Bei schweren Neurodermitisschüben

Hausmittel werden ja oft belächelt und zugunsten pharmazeutischer Mittel beiseitegeschoben. Ich finde das schade, denn vieles funktioniert tatsächlich richtig gut, erhält aber nicht die gebührende Aufmerksamkeit, weil es für die Wirkung keinen wissenschaftlichen Nachweis gibt. Wer sollte die entsprechenden Studien auch bezahlen? Pharmahersteller haben daran kein Interesse, weil sich mit Hausmitteln kein Geld verdienen lässt. Universitäten und anderen Forschungseinrichtungen fehlt in der Regel das nötige Geld. Denn Studien können richtig teuer sein, und die Forschungsinstitute werden ihren knappen Etat kaum für eine wenig prestigeträchtige Hausmittelforschung einsetzen. Mit dem Nachweis, dass beispielsweise Hühnersuppe bei grippalen Infekten das Immunsystem stärkt, ist schließlich im internationalen Forscherranking kein Blumentopf zu gewinnen.

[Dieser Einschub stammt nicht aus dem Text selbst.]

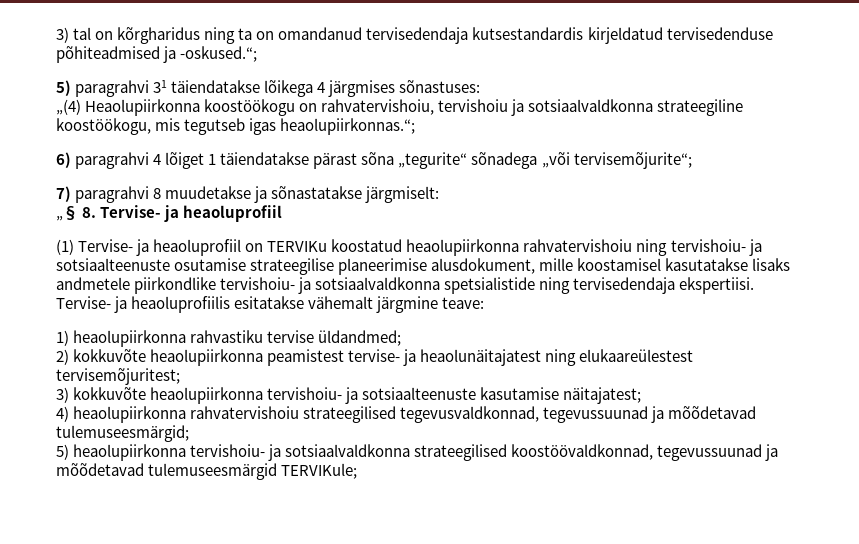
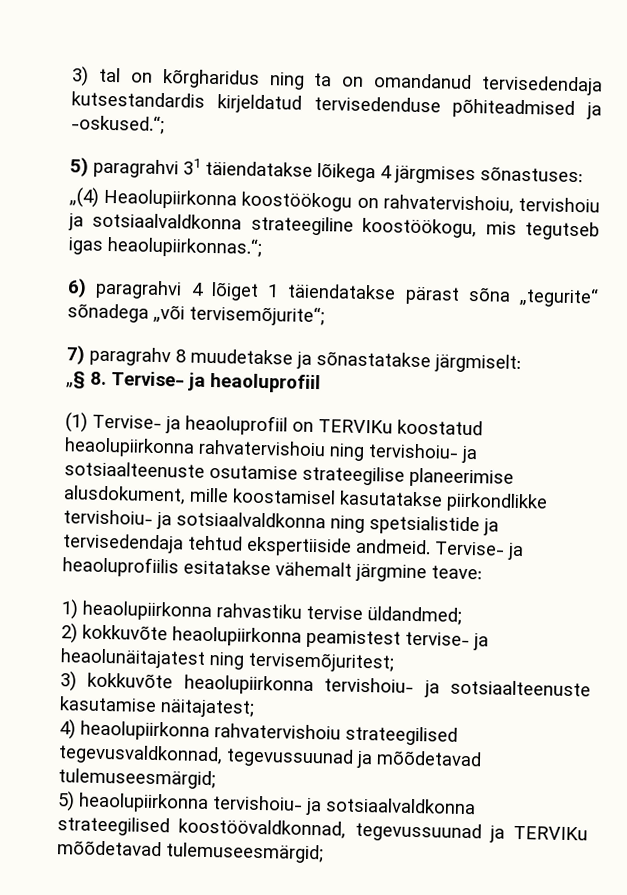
[75,186,150,203] paragrahvi -> [89,346,171,367] paragrahv
[752,258,791,271] [56,277,755,294] lisaks andmetele piirkondlike tervishoiu- ja sotsiaalvaldkonna spetsialistide ning tervisedendaja ekspertiisi. -> [446,492,548,513] [63,509,499,536] [62,533,431,557] piirkondlikke tervishoiu- ja sotsiaalvaldkonna ning spetsialistide ja tervisedendaja tehtud ekspertiiside andmeid.
[579,349,694,362] elukaareülestest -> (245, 661) none
[56,463,358,480] mõõdetavad tulemuseesmärgid TERVIKule; -> [513,825,588,841] [57,840,324,864] TERVIKu mõõdetavad tulemuseesmärgid;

Umso dankenswerter, dass man sich am Universitätsklinikum Schleswig-Holstein, Campus Lübeck, trotzdem darangemacht hat, die Wirkung von schwarzem Tee einmal unter die wissenschaftliche Lupe zu nehmen – und zwar im Hinblick auf seine Wirkung bei fiesen, nässenden Neurodermitisschüben. Und siehe da, der Tee zeigte sich tatsächlich evidenzbasiert lindernd.

Spektakuläre Besserung

Die im Prinzip unspektakuläre Behandlung mit Teekompressen führte bei den meisten ProbandInnen zu spektakulärer Besserung. Was das für jene bedeutet, die unter der äußerst belastenden Hautkrankheit leiden, können wohl nur die Betroffenen selbst ermessen. Bestenfalls noch Angehörige, die das Leid von PartnerInnen, Kindern oder Eltern im wahrsten Sinn des Wortes hautnah miterleben.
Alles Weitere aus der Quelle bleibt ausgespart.